Line by line, set down the records exactly as they appear below.

[Plain-text document sources]

****************

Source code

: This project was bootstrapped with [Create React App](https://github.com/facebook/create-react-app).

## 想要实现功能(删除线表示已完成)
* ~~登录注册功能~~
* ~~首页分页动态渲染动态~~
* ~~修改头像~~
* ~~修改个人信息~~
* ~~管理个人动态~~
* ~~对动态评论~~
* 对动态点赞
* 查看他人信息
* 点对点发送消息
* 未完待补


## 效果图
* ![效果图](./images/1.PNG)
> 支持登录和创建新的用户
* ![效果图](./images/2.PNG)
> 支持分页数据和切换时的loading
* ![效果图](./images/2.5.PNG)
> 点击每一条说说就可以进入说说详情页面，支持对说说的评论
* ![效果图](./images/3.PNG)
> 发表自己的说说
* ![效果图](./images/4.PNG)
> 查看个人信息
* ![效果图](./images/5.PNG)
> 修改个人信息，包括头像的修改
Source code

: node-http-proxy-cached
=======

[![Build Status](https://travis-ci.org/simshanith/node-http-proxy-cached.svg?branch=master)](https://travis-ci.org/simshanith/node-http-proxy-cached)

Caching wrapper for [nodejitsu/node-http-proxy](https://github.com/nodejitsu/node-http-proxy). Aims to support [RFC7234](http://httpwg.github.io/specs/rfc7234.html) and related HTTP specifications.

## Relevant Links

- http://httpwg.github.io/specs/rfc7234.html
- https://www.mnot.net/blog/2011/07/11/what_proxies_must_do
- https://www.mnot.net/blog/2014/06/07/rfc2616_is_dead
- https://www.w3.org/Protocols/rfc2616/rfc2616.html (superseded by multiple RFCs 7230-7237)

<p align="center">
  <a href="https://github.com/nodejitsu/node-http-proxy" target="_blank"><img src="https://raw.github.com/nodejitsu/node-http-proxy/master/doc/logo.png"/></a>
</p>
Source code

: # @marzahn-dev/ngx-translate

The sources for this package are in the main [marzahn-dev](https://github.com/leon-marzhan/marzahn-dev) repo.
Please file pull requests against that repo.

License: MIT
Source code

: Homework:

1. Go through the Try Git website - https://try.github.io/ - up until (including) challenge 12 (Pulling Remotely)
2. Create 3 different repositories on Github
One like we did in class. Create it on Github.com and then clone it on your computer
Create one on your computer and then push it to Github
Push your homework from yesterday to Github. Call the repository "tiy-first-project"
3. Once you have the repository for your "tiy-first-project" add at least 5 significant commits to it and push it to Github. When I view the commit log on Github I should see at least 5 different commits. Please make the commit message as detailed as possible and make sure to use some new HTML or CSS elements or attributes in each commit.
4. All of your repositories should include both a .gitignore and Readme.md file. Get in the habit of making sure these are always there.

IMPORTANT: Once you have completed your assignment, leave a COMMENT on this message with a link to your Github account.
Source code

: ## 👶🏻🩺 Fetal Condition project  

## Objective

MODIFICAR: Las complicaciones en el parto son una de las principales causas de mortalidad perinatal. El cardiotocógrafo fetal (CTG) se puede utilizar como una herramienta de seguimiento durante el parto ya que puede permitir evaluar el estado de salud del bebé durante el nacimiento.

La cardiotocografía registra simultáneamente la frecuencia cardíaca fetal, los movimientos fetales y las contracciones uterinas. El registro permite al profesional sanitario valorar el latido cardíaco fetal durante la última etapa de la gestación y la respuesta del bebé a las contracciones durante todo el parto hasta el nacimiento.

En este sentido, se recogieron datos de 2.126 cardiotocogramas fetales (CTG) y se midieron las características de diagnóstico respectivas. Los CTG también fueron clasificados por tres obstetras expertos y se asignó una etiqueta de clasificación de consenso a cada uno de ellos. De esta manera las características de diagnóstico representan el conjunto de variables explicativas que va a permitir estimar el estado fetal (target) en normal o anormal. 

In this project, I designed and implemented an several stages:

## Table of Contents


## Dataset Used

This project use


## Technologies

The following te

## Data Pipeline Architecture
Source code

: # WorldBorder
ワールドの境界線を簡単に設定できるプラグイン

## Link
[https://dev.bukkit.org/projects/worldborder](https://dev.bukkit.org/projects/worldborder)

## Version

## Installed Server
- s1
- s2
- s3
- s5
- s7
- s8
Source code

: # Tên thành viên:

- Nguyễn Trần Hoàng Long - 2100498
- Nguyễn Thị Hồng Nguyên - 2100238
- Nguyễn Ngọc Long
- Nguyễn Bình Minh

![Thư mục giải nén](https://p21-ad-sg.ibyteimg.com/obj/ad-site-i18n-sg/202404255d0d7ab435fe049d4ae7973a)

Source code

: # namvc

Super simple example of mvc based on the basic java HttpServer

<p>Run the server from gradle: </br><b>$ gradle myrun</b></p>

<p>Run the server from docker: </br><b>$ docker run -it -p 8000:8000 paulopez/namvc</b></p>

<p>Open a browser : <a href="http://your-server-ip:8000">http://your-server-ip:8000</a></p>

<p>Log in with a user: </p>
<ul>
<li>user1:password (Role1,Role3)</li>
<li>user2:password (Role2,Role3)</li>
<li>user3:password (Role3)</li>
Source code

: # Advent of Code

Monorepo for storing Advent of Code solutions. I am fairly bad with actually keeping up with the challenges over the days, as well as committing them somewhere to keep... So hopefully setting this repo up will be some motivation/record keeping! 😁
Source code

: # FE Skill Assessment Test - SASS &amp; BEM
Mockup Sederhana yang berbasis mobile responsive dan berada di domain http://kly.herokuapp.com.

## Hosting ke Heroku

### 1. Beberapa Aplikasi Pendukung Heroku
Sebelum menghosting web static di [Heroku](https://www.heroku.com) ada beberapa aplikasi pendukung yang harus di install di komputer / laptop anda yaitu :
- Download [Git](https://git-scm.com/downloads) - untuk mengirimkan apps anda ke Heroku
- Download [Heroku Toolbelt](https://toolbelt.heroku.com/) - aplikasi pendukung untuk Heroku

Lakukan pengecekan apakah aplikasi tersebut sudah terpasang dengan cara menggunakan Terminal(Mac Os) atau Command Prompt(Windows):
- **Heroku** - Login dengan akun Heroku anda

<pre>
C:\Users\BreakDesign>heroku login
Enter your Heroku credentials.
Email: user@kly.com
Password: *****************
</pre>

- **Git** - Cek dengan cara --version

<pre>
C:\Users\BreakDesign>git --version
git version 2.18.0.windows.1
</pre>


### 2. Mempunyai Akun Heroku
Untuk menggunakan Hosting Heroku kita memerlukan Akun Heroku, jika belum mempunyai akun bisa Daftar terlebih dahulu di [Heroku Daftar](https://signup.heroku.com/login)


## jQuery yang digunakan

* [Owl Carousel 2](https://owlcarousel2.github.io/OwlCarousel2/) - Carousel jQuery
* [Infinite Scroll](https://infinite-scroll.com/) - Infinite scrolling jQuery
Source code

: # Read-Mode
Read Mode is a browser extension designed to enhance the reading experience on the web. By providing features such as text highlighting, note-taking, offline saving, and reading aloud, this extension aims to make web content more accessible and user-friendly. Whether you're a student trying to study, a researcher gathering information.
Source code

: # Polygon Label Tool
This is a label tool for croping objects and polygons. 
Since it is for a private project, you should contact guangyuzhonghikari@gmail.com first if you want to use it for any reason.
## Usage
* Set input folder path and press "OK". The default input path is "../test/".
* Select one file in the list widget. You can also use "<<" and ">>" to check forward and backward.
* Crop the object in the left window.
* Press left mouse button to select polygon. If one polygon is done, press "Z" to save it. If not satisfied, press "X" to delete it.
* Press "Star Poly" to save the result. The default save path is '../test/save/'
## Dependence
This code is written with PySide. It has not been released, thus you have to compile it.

****************

§ Task solution
Source code

: This project was bootstrapped with [Create React App](https://github.com/facebook/create-react-app).

## 想要实现功能(删除线表示已完成)
* ~~登录注册功能~~
* ~~首页分页动态渲染动态~~
* ~~修改头像~~
* ~~修改个人信息~~
* ~~管理个人动态~~
* ~~对动态评论~~
* 对动态点赞
* 查看他人信息
* 点对点发送消息
* 未完待补


## 效果图
* ![效果图](./images/1.PNG)
> 支持登录和创建新的用户
* ![效果图](./images/2.PNG)
> 支持分页数据和切换时的loading
* ![效果图](./images/2.5.PNG)
> 点击每一条说说就可以进入说说详情页面，支持对说说的评论
* ![效果图](./images/3.PNG)
> 发表自己的说说
* ![效果图](./images/4.PNG)
> 查看个人信息
* ![效果图](./images/5.PNG)
> 修改个人信息，包括头像的修改
Source code

: node-http-proxy-cached
=======

[![Build Status](https://travis-ci.org/simshanith/node-http-proxy-cached.svg?branch=master)](https://travis-ci.org/simshanith/node-http-proxy-cached)

Caching wrapper for [nodejitsu/node-http-proxy](https://github.com/nodejitsu/node-http-proxy). Aims to support [RFC7234](http://httpwg.github.io/specs/rfc7234.html) and related HTTP specifications.

## Relevant Links

- http://httpwg.github.io/specs/rfc7234.html
- https://www.mnot.net/blog/2011/07/11/what_proxies_must_do
- https://www.mnot.net/blog/2014/06/07/rfc2616_is_dead
- https://www.w3.org/Protocols/rfc2616/rfc2616.html (superseded by multiple RFCs 7230-7237)

<p align="center">
  <a href="https://github.com/nodejitsu/node-http-proxy" target="_blank"><img src="https://raw.github.com/nodejitsu/node-http-proxy/master/doc/logo.png"/></a>
</p>
Source code

: # @marzahn-dev/ngx-translate

The sources for this package are in the main [marzahn-dev](https://github.com/leon-marzhan/marzahn-dev) repo.
Please file pull requests against that repo.

License: MIT
Source code

: Homework:

1. Go through the Try Git website - https://try.github.io/ - up until (including) challenge 12 (Pulling Remotely)
2. Create 3 different repositories on Github
One like we did in class. Create it on Github.com and then clone it on your computer
Create one on your computer and then push it to Github
Push your homework from yesterday to Github. Call the repository "tiy-first-project"
3. Once you have the repository for your "tiy-first-project" add at least 5 significant commits to it and push it to Github. When I view the commit log on Github I should see at least 5 different commits. Please make the commit message as detailed as possible and make sure to use some new HTML or CSS elements or attributes in each commit.
4. All of your repositories should include both a .gitignore and Readme.md file. Get in the habit of making sure these are always there.

IMPORTANT: Once you have completed your assignment, leave a COMMENT on this message with a link to your Github account.
Source code

: ## 👶🏻🩺 Fetal Condition project  

## Objective

MODIFICAR: Las complicaciones en el parto son una de las principales causas de mortalidad perinatal. El cardiotocógrafo fetal (CTG) se puede utilizar como una herramienta de seguimiento durante el parto ya que puede permitir evaluar el estado de salud del bebé durante el nacimiento.

La cardiotocografía registra simultáneamente la frecuencia cardíaca fetal, los movimientos fetales y las contracciones uterinas. El registro permite al profesional sanitario valorar el latido cardíaco fetal durante la última etapa de la gestación y la respuesta del bebé a las contracciones durante todo el parto hasta el nacimiento.

En este sentido, se recogieron datos de 2.126 cardiotocogramas fetales (CTG) y se midieron las características de diagnóstico respectivas. Los CTG también fueron clasificados por tres obstetras expertos y se asignó una etiqueta de clasificación de consenso a cada uno de ellos. De esta manera las características de diagnóstico representan el conjunto de variables explicativas que va a permitir estimar el estado fetal (target) en normal o anormal. 

In this project, I designed and implemented an several stages:

## Table of Contents


## Dataset Used

This project use


## Technologies

The following te

## Data Pipeline Architecture
Source code

: # WorldBorder
ワールドの境界線を簡単に設定できるプラグイン

## Link
[https://dev.bukkit.org/projects/worldborder](https://dev.bukkit.org/projects/worldborder)

## Version

## Installed Server
- s1
- s2
- s3
- s5
- s7
- s8
Source code

: # Tên thành viên:

- Nguyễn Trần Hoàng Long - 2100498
- Nguyễn Thị Hồng Nguyên - 2100238
- Nguyễn Ngọc Long
- Nguyễn Bình Minh

![Thư mục giải nén](https://p21-ad-sg.ibyteimg.com/obj/ad-site-i18n-sg/202404255d0d7ab435fe049d4ae7973a)

Source code

: # namvc

Super simple example of mvc based on the basic java HttpServer

<p>Run the server from gradle: </br><b>$ gradle myrun</b></p>

<p>Run the server from docker: </br><b>$ docker run -it -p 8000:8000 paulopez/namvc</b></p>

<p>Open a browser : <a href="http://your-server-ip:8000">http://your-server-ip:8000</a></p>

<p>Log in with a user: </p>
<ul>
<li>user1:password (Role1,Role3)</li>
<li>user2:password (Role2,Role3)</li>
<li>user3:password (Role3)</li>
Source code

: # Advent of Code

Monorepo for storing Advent of Code solutions. I am fairly bad with actually keeping up with the challenges over the days, as well as committing them somewhere to keep... So hopefully setting this repo up will be some motivation/record keeping! 😁
Source code

: # FE Skill Assessment Test - SASS &amp; BEM
Mockup Sederhana yang berbasis mobile responsive dan berada di domain http://kly.herokuapp.com.

## Hosting ke Heroku

### 1. Beberapa Aplikasi Pendukung Heroku
Sebelum menghosting web static di [Heroku](https://www.heroku.com) ada beberapa aplikasi pendukung yang harus di install di komputer / laptop anda yaitu :
- Download [Git](https://git-scm.com/downloads) - untuk mengirimkan apps anda ke Heroku
- Download [Heroku Toolbelt](https://toolbelt.heroku.com/) - aplikasi pendukung untuk Heroku

Lakukan pengecekan apakah aplikasi tersebut sudah terpasang dengan cara menggunakan Terminal(Mac Os) atau Command Prompt(Windows):
- **Heroku** - Login dengan akun Heroku anda

<pre>
C:\Users\BreakDesign>heroku login
Enter your Heroku credentials.
Email: user@kly.com
Password: *****************
</pre>

- **Git** - Cek dengan cara --version

<pre>
C:\Users\BreakDesign>git --version
git version 2.18.0.windows.1
</pre>


### 2. Mempunyai Akun Heroku
Untuk menggunakan Hosting Heroku kita memerlukan Akun Heroku, jika belum mempunyai akun bisa Daftar terlebih dahulu di [Heroku Daftar](https://signup.heroku.com/login)


## jQuery yang digunakan

* [Owl Carousel 2](https://owlcarousel2.github.io/OwlCarousel2/) - Carousel jQuery
* [Infinite Scroll](https://infinite-scroll.com/) - Infinite scrolling jQuery
Source code

: # Read-Mode
Read Mode is a browser extension designed to enhance the reading experience on the web. By providing features such as text highlighting, note-taking, offline saving, and reading aloud, this extension aims to make web content more accessible and user-friendly. Whether you're a student trying to study, a researcher gathering information.
Source code

: # Polygon Label Tool
This is a label tool for croping objects and polygons. 
Since it is for a private project, you should contact guangyuzhonghikari@gmail.com first if you want to use it for any reason.
## Usage
* Set input folder path and press "OK". The default input path is "../test/".
* Select one file in the list widget. You can also use "<<" and ">>" to check forward and backward.
* Crop the object in the left window.
* Press left mouse button to select polygon. If one polygon is done, press "Z" to save it. If not satisfied, press "X" to delete it.
* Press "Star Poly" to save the result. The default save path is '../test/save/'
## Dependence
This code is written with PySide. It has not been released, thus you have to compile it.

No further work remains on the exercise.